Liberty Victoria's decision to reward Gillian Triggs with its annual Voltaire Award is a perfect example of the left's perverse interpretation of freedom of speech.
Today, the Victorian "civil liberties" advocacy organisation had this to say about Gillian Triggs, who as President of the Australian Human Rights Commission since 2012 has overseen some of the worst known abuses of section 18C:
This year's Voltaire salutes Professor Triggs for her courageous stand on people's rights, especially free speech. As she said recently, "It is important that we teach our children to be strong and to speak out for the values that are important to them. At the same time, it is important that we have legal protections in place where people are silenced by hate speech or don't have the power to speak back."
If you think that doesn't quite line up with what Voltaire said, you would be right. Voltaire was a French enlightenment philosopher who was famously credited as saying "I do not agree with what you have to say, but I'll defend to the death your right to say it." His target was the establishment of the day, which in France was the powerful Catholic Church.
In contrast, Triggs is a member of the modern bureaucratic establishment who explicitly rejected Voltaire in The Australian in 2013, saying that "Freedom of speech is alive and well in Australia but, with respect to Voltaire, we will not defend to the death those who abuse this right by vilifying others on the ground of race." In recent years, Triggs' presidency at the Commission has seen the brutally mismanaged 18C case against the Queensland University of Technology students, and the obviously frivolous complaint against the late Bill Leak.
Liberty Victoria is ostensibly a civil libertarian organisation, but for the most part promotes a predictable left wing line about human rights. It is this left wing interpretation of human rights that would lead it — and other organisation like it — to find no inconsistency with awarding a free speech award to a person who readily administers laws designed to chill freedom of speech.
As the quotes above show, the left sees freedom of speech as something to be managed by the state. Within that worldview, you have powerful people who have excessive free speech, and who "abuse" their free speech by being hateful. At the other end of the ledger, there are people who are in some way silenced by the excessive free speech of the powerful.

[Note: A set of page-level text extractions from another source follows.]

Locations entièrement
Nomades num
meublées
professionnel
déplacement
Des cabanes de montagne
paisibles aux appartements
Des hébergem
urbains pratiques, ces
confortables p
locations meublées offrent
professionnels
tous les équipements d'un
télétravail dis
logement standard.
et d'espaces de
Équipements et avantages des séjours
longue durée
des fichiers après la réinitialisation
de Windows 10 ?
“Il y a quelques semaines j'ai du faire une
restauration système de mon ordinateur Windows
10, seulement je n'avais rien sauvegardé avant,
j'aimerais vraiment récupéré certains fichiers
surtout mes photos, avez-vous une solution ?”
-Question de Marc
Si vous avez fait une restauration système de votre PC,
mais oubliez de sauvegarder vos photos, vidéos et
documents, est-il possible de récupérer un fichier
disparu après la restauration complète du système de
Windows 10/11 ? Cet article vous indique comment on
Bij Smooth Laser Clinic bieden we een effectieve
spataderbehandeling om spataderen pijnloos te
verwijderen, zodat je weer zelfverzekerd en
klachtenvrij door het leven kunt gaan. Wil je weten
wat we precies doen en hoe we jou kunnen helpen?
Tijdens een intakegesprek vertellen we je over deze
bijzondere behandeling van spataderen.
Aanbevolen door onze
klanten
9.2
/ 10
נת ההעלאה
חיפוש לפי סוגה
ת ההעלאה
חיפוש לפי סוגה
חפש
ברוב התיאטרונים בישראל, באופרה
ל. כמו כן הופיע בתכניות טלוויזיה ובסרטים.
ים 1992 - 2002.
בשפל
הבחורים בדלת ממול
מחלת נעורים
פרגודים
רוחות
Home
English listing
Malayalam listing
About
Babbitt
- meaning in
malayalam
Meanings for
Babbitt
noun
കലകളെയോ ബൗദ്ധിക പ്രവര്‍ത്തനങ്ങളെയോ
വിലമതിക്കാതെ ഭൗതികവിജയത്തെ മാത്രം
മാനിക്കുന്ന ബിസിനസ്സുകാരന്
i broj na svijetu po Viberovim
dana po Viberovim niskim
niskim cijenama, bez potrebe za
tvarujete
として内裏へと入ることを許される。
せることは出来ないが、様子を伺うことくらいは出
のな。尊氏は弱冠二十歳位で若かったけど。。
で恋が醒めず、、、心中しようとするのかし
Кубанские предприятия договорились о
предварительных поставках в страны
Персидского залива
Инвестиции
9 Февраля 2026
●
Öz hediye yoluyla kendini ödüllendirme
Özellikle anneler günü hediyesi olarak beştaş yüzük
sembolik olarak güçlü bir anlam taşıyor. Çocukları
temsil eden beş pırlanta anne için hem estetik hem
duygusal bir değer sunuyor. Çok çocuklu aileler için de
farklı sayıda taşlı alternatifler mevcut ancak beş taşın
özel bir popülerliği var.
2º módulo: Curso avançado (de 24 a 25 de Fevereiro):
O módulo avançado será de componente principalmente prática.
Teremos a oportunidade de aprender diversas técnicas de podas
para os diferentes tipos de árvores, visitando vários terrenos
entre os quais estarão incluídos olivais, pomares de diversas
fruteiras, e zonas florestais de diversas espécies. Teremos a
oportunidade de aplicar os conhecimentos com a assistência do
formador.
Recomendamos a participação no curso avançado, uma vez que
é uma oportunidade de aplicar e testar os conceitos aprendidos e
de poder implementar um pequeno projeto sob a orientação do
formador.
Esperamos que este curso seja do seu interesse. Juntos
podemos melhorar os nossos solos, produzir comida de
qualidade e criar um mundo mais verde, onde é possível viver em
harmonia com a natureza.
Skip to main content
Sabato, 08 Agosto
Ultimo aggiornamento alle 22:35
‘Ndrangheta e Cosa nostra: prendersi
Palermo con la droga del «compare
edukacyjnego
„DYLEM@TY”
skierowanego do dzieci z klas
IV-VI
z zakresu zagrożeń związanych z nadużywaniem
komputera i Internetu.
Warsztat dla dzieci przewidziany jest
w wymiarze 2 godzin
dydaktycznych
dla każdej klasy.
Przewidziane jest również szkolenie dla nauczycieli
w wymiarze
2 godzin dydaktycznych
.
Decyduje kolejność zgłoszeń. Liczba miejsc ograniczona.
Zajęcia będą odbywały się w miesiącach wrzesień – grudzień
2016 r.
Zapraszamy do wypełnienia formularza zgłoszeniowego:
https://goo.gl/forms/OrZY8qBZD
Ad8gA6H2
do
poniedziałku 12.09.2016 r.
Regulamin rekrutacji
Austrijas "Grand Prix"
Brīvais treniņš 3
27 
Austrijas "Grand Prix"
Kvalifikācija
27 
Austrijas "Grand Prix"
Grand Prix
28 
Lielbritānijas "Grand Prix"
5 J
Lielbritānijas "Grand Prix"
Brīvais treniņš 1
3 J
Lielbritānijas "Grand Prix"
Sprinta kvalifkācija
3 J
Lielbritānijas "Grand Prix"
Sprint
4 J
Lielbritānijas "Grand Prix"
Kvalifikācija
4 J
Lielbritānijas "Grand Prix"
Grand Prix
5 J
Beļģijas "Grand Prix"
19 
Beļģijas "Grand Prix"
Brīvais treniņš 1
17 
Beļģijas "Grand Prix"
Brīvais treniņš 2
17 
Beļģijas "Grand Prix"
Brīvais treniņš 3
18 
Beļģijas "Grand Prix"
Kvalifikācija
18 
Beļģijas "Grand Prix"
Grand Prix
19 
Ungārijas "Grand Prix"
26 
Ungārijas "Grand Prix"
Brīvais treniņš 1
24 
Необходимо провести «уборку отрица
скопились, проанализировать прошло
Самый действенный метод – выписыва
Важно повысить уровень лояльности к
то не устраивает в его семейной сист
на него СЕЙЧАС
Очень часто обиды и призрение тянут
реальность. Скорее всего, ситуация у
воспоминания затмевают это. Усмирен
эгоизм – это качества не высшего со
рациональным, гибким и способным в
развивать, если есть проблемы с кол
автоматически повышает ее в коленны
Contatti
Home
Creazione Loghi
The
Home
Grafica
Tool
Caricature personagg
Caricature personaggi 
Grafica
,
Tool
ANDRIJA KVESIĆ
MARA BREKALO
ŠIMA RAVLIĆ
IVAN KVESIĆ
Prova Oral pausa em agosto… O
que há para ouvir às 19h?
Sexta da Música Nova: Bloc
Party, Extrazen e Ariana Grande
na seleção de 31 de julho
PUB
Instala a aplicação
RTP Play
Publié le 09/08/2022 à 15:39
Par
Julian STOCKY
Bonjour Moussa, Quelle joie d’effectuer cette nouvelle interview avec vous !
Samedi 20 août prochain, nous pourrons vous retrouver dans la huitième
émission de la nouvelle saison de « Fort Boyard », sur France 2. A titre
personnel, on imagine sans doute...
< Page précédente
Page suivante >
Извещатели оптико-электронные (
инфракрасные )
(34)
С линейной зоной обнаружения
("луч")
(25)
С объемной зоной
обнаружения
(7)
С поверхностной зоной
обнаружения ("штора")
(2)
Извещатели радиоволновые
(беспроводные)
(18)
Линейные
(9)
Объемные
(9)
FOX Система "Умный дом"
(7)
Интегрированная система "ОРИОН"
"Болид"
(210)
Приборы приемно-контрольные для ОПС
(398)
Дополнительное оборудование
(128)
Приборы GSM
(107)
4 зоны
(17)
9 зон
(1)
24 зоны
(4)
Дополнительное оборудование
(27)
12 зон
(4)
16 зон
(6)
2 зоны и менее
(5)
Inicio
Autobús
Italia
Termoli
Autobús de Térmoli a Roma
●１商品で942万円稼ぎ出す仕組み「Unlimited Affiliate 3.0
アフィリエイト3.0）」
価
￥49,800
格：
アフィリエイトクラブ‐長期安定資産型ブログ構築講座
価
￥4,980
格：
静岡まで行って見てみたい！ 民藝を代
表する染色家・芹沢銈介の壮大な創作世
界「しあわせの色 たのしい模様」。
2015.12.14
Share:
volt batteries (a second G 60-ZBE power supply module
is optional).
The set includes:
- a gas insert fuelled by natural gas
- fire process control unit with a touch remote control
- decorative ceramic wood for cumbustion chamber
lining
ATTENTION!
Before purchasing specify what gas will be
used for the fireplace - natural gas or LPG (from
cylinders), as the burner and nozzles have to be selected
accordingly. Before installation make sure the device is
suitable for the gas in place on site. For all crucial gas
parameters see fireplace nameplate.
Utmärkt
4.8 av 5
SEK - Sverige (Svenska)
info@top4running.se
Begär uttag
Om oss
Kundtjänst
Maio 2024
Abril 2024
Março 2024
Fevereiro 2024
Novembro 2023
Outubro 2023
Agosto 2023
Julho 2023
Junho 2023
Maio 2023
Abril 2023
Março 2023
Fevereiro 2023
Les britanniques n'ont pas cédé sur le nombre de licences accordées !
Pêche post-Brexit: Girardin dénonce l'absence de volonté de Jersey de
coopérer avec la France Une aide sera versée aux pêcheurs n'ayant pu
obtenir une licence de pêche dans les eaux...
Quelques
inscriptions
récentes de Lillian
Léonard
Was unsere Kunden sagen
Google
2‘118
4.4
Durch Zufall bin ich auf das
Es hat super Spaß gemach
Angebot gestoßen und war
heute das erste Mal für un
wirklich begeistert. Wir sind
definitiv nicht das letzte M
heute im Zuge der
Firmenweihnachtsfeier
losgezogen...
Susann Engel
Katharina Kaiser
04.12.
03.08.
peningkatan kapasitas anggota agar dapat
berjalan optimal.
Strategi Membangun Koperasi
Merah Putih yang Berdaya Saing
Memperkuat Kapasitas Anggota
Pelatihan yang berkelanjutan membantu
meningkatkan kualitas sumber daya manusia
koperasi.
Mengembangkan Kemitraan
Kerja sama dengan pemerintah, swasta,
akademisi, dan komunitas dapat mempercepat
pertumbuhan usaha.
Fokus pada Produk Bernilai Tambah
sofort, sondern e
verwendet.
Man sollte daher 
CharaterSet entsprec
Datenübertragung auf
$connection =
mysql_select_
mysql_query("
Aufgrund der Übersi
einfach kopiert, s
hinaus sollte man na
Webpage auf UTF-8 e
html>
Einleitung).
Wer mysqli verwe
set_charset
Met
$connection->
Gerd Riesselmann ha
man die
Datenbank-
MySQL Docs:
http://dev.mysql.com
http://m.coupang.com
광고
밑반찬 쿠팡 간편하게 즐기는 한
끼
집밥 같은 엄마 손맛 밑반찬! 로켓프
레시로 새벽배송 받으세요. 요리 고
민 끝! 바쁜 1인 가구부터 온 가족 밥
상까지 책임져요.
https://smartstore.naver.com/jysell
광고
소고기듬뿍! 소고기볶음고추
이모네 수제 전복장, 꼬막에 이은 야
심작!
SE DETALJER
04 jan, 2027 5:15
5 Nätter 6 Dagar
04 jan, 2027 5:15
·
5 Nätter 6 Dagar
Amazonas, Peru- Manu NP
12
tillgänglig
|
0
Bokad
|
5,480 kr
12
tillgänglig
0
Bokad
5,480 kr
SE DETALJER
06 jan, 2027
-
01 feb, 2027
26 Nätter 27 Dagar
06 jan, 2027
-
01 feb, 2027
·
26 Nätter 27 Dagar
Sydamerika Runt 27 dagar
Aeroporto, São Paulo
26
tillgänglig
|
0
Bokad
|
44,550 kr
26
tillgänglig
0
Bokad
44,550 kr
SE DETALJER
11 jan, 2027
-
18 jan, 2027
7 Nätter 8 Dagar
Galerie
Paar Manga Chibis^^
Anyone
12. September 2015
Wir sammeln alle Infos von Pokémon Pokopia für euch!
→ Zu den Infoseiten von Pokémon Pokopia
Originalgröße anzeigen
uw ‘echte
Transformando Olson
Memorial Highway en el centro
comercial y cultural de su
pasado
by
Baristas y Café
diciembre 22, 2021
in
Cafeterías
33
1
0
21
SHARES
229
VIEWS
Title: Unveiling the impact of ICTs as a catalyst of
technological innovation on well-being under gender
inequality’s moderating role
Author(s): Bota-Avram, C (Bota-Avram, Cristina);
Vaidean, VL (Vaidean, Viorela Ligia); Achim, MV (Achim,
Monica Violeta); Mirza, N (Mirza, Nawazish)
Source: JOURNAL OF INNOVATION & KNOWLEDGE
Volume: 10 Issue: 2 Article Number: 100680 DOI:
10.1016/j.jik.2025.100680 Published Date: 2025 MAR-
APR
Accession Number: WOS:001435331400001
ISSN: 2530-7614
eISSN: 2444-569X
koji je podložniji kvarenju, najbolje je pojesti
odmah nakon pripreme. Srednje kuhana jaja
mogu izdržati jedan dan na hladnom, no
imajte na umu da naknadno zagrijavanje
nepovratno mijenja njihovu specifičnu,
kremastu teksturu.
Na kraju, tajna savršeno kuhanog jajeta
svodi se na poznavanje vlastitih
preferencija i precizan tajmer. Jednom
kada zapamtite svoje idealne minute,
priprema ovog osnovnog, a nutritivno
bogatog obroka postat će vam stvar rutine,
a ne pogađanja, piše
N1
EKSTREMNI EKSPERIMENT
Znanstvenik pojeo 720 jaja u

The logical end point of this illogical premise is to establish even more powerful authorities and bureaucracies to police this abuse and redistribute freedom under the law. As New York University professor Ulrich Baer recently argued in the New York Times in a piece regarding the violent protests at American universities against the presence of conservative speakers:
The idea of freedom of speech does not mean a blanket permission to say anything anybody thinks. It means balancing the inherent value of a given view with the obligation to ensure that other members of a given community can participate in discourse as fully recognized members of that community. Free-speech protections — not only but especially in universities, which aim to educate students in how to belong to various communities — should not mean that someone's humanity, or their right to participate in political speech as political agents, can be freely attacked, demeaned or questioned.
To Baer, the radical campus activists have their hearts in the right place because by physically stopping voices from being heard they are ensuring "that other members of a given community can participate in discourse as fully recognised members of that community."
To the left, Triggs truly is a free speech hero because she is in a position to punish those people exercising free speech in the "wrong" way.
This is in contrast to the classical liberal tradition which explains that human dignity comes from equality under the law. When society respects individual autonomy and operates under universal principles such as freedom of speech, there is no imbalance that needs to be addressed.
Triggs and her allies only believe in the freedom of speech they agree with. By awarding a free speech prize to Triggs, Liberty Victoria not only makes a mockery of Voltaire, but also of themselves.